** Opening Supplied data block **
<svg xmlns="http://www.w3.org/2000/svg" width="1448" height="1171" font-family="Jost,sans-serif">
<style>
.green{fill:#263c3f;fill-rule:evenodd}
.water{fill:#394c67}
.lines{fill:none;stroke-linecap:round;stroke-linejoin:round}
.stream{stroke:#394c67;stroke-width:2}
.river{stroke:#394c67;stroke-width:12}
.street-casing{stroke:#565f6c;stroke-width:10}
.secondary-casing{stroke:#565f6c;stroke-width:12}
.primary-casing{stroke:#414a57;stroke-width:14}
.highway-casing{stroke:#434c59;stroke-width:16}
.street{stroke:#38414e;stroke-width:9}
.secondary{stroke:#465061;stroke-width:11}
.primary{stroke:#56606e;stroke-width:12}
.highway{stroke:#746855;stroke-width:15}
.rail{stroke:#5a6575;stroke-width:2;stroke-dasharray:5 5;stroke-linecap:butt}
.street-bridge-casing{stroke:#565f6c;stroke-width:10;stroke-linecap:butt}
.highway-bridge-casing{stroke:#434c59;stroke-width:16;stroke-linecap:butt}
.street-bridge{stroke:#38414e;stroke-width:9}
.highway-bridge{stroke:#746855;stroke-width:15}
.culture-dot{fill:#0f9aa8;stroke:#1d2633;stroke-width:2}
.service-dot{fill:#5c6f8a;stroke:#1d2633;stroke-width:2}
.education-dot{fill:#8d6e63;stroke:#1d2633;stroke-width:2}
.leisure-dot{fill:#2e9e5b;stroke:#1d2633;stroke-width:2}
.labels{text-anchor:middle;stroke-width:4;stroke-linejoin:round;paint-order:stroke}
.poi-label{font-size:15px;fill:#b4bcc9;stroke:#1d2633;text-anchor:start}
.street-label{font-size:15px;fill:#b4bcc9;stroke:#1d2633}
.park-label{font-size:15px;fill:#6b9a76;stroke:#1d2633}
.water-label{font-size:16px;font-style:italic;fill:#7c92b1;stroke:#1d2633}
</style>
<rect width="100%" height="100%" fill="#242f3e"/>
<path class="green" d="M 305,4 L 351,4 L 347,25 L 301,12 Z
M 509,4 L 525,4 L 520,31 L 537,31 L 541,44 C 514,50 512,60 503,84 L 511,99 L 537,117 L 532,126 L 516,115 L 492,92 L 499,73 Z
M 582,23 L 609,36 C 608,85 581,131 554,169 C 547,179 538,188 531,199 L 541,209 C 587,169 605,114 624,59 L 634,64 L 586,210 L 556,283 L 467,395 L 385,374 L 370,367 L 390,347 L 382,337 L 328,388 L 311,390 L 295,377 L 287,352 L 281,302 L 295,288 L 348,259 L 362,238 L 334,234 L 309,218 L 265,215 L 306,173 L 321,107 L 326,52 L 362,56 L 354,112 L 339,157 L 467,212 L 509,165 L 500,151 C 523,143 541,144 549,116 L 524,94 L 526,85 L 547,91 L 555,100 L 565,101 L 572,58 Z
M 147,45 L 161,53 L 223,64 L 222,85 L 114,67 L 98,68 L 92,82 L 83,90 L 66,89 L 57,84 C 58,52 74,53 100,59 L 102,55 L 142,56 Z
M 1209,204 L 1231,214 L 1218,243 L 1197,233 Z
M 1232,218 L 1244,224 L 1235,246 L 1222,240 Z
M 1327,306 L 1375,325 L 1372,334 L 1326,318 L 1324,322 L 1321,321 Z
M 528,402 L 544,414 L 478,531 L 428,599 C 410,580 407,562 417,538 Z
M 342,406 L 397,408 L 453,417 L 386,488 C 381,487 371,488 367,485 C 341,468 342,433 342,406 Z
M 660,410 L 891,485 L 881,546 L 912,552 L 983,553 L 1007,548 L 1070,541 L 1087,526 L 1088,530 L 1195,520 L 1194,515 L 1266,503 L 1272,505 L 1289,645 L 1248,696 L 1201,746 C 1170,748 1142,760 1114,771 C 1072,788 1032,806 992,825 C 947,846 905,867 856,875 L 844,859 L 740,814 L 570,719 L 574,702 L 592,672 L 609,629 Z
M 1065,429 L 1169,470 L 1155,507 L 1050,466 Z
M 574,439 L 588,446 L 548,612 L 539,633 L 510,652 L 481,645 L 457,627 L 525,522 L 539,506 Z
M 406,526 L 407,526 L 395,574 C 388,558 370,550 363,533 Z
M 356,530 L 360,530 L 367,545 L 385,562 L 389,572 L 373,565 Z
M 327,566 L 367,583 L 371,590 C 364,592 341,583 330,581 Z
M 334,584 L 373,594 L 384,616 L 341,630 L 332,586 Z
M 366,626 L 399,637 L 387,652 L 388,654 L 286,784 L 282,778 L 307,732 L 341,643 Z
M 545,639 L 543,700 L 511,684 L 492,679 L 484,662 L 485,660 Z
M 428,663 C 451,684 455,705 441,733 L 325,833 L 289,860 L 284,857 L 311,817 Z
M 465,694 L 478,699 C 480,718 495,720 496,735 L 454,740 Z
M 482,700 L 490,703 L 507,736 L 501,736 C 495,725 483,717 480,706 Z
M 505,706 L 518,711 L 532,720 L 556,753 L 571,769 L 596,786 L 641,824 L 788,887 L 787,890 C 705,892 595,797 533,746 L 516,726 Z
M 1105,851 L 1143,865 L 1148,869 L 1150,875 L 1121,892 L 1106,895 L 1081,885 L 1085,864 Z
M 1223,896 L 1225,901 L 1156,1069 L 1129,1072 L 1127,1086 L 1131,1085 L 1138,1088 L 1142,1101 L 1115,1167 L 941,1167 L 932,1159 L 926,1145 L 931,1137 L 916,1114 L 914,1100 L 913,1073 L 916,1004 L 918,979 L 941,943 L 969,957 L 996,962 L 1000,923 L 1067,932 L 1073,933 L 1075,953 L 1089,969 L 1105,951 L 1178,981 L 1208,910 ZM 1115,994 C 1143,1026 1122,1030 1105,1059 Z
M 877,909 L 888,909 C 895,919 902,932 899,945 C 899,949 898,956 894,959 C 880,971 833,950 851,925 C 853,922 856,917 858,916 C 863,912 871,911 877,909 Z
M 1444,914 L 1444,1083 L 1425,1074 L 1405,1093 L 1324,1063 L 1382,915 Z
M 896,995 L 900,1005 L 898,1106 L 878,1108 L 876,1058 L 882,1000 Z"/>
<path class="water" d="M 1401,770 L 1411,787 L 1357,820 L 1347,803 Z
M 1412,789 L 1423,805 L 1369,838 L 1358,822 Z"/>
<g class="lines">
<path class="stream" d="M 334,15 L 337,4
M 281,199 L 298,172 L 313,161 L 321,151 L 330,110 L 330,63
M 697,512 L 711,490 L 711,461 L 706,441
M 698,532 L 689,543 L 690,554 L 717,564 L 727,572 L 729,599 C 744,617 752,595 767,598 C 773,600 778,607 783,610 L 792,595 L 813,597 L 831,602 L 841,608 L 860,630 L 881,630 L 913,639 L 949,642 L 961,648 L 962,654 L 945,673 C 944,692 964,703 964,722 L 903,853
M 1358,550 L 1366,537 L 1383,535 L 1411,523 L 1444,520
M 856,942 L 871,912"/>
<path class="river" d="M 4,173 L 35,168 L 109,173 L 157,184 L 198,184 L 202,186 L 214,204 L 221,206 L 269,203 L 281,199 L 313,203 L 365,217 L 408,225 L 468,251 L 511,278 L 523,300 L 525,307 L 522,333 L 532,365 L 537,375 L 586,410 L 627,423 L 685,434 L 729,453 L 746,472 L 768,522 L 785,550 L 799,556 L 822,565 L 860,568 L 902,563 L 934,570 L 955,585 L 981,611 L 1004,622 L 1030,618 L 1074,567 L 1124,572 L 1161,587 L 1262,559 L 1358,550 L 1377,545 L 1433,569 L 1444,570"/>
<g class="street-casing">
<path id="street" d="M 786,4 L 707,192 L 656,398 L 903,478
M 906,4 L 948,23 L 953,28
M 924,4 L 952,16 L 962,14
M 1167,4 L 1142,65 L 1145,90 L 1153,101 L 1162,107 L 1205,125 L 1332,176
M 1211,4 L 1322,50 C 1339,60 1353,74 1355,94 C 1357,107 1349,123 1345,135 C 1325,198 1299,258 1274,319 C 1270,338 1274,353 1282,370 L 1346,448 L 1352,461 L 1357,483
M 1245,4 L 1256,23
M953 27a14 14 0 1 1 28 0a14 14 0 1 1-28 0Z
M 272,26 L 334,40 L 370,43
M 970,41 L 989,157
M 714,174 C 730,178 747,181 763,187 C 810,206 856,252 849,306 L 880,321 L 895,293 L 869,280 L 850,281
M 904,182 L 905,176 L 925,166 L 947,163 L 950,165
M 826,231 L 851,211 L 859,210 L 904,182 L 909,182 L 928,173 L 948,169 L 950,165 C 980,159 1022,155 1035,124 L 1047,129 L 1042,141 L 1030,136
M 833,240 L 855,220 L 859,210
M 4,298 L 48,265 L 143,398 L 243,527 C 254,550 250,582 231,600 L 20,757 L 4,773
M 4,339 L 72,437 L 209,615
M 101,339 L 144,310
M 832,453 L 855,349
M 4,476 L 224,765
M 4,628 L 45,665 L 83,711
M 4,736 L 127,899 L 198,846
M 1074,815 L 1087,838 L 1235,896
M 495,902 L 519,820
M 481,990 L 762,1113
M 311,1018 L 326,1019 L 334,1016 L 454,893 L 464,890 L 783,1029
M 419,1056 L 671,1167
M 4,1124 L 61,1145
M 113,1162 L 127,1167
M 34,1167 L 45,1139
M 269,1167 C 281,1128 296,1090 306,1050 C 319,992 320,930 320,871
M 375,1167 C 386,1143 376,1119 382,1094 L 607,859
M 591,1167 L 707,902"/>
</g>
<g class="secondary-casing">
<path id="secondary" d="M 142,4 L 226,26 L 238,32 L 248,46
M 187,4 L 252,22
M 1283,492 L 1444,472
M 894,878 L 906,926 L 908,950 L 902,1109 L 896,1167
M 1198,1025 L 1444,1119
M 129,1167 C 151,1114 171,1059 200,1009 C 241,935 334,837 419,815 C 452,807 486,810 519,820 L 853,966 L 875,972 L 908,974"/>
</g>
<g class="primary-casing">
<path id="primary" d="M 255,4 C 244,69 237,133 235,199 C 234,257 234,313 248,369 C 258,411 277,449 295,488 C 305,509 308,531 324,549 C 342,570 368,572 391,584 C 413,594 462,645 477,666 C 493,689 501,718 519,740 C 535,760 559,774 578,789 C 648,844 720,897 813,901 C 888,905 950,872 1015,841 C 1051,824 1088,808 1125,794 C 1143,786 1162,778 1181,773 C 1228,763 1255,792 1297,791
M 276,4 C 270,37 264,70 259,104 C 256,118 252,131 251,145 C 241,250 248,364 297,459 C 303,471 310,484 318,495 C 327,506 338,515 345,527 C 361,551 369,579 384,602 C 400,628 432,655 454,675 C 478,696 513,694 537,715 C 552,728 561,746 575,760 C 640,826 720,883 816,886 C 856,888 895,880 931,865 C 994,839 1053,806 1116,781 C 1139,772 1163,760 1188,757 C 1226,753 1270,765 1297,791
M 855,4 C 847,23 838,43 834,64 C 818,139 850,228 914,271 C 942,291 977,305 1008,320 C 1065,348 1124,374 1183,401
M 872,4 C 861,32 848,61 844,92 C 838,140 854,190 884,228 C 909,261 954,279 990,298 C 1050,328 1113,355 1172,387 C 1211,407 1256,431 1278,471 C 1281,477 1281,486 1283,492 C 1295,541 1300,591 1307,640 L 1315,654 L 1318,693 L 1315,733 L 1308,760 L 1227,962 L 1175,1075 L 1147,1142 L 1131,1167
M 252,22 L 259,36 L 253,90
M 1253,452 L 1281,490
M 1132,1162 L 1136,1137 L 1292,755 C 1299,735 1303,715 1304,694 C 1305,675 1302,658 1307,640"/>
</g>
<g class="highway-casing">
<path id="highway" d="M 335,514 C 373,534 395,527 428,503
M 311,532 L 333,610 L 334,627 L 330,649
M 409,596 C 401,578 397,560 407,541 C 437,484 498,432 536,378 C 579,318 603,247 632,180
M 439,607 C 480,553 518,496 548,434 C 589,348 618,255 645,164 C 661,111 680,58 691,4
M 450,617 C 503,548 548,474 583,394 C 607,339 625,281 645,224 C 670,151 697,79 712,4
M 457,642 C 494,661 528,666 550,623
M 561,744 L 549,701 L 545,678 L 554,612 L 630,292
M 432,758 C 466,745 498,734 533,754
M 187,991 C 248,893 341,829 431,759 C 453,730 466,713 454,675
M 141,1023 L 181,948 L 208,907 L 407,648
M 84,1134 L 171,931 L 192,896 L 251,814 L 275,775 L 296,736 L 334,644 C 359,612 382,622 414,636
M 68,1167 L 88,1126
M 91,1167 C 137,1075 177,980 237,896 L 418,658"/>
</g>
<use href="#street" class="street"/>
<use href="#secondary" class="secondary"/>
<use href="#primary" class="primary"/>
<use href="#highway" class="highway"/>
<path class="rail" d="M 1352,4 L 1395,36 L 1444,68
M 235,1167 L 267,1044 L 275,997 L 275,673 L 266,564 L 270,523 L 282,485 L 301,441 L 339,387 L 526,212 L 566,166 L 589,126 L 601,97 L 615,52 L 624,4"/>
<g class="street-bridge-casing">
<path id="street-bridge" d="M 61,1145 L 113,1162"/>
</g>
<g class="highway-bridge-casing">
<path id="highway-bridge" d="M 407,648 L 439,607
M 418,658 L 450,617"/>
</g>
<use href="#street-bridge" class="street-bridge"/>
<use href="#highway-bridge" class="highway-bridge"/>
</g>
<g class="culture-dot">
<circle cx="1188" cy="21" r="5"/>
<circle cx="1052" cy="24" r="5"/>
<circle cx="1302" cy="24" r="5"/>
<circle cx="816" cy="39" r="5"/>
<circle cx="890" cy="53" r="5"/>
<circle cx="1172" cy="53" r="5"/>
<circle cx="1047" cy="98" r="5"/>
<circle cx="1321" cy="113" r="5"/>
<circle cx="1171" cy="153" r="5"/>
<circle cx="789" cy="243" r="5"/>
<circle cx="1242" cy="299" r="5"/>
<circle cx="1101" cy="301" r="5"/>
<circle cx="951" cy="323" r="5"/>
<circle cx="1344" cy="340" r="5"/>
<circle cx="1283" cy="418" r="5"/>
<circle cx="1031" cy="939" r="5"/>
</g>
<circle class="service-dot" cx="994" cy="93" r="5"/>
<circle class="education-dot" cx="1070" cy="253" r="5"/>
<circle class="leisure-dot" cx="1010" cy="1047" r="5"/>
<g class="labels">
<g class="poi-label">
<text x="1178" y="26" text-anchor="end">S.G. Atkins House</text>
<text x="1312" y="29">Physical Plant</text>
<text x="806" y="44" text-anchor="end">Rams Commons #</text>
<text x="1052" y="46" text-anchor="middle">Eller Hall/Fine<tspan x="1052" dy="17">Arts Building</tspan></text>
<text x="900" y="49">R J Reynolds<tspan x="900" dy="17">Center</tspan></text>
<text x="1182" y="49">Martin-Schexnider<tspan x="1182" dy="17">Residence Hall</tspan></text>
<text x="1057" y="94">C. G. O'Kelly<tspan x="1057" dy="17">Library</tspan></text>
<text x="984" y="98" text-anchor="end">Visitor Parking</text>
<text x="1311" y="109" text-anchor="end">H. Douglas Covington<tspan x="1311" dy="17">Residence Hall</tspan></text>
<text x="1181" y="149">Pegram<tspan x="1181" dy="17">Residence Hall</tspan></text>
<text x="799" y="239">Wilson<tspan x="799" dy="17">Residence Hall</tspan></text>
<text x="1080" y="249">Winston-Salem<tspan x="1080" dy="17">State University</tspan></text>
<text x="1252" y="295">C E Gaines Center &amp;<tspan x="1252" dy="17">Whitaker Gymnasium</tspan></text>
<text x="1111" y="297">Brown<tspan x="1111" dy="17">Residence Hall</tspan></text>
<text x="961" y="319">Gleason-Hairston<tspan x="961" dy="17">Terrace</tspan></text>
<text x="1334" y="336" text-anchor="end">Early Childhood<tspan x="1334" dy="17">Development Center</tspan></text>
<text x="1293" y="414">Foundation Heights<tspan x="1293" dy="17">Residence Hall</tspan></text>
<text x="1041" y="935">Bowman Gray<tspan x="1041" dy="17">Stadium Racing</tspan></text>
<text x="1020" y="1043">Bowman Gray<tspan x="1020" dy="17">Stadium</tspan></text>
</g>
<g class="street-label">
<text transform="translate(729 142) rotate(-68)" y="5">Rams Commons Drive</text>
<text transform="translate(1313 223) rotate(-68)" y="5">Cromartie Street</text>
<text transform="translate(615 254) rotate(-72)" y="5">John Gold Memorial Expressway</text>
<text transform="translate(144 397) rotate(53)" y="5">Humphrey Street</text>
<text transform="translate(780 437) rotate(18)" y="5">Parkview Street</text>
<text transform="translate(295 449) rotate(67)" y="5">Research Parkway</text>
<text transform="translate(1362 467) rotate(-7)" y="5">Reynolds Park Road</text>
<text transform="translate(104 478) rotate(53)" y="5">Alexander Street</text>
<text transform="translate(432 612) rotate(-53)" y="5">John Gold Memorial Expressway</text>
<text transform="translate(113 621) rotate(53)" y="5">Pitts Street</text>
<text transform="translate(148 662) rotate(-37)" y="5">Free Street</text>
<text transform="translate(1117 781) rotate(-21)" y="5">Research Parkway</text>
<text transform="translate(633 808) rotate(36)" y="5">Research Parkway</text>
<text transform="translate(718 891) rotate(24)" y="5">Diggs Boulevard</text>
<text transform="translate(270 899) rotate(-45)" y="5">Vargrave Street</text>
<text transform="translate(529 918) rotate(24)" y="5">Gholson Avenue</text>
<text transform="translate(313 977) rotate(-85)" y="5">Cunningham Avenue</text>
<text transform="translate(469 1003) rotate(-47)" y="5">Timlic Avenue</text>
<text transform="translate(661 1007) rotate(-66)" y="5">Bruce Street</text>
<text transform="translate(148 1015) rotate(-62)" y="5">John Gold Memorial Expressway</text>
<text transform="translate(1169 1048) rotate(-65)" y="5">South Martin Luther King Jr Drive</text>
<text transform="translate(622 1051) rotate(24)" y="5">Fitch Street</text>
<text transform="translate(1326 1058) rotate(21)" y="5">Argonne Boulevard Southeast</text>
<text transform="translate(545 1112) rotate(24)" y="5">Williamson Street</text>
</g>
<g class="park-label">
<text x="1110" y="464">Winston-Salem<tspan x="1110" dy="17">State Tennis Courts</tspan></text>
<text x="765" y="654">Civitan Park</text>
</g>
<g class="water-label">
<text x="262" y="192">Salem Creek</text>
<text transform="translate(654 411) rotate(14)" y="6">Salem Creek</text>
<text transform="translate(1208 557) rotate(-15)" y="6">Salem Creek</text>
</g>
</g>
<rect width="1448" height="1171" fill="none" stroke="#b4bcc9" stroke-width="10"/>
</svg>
** Closing Supplied data block **
→ Exercise brief: For this task, copy every line of the material in which "lines" appears.

→ Exercise response:
.lines{fill:none;stroke-linecap:round;stroke-linejoin:round}
<g class="lines">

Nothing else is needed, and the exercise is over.